## Structured pose outputs:
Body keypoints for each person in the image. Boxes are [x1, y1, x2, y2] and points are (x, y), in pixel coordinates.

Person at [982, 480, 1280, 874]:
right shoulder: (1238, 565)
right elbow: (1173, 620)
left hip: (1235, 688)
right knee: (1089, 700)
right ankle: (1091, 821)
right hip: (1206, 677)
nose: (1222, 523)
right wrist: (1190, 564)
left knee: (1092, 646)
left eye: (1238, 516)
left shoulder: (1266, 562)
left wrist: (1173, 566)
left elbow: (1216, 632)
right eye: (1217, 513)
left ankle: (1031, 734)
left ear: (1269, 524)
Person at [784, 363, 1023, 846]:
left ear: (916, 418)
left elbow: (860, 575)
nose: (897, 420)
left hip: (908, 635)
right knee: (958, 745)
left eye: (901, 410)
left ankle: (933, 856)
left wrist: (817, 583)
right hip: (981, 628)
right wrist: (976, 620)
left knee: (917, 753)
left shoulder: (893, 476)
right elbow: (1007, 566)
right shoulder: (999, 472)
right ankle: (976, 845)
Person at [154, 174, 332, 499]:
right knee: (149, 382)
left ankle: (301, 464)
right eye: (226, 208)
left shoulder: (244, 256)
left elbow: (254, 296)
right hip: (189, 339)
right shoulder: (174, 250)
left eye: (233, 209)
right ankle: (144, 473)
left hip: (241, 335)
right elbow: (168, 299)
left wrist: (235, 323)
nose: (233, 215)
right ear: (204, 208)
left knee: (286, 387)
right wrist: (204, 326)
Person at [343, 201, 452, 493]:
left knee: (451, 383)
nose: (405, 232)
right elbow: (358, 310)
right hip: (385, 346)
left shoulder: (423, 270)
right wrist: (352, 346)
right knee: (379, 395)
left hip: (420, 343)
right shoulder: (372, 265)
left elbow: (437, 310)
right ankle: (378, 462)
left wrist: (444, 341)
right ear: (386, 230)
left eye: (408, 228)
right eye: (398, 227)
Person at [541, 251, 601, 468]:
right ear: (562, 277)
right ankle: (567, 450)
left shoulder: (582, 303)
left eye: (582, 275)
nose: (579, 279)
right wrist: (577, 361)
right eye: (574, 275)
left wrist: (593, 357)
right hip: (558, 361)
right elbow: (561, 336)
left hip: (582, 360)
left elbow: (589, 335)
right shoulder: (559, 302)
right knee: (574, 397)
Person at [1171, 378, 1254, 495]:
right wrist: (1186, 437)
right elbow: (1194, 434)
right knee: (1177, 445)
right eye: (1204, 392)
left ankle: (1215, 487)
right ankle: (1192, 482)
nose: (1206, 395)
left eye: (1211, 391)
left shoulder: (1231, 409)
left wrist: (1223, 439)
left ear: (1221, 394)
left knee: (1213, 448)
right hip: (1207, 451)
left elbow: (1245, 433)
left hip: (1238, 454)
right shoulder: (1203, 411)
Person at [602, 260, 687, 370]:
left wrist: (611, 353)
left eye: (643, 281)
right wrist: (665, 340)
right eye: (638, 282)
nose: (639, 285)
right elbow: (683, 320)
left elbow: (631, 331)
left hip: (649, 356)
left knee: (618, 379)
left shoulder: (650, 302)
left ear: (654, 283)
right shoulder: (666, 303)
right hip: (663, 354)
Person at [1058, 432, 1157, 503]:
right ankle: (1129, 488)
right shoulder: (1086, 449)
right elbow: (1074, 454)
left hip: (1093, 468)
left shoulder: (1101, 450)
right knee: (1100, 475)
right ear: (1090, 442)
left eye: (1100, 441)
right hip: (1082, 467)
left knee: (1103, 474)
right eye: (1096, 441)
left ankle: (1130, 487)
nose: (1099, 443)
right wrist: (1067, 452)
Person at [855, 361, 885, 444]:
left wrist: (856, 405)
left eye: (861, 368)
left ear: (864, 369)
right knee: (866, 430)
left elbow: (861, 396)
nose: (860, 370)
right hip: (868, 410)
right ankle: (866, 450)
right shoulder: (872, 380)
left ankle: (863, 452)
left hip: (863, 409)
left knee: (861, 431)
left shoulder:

## What is being asked:
Copy exactly the stretch of data above from the line with "right knee: (1100, 475)" through the line with "left wrist: (856, 405)", and omit all other lines.

## Reply to the task:
right knee: (1100, 475)
right ear: (1090, 442)
left eye: (1100, 441)
right hip: (1082, 467)
left knee: (1103, 474)
right eye: (1096, 441)
left ankle: (1130, 487)
nose: (1099, 443)
right wrist: (1067, 452)
Person at [855, 361, 885, 444]:
left wrist: (856, 405)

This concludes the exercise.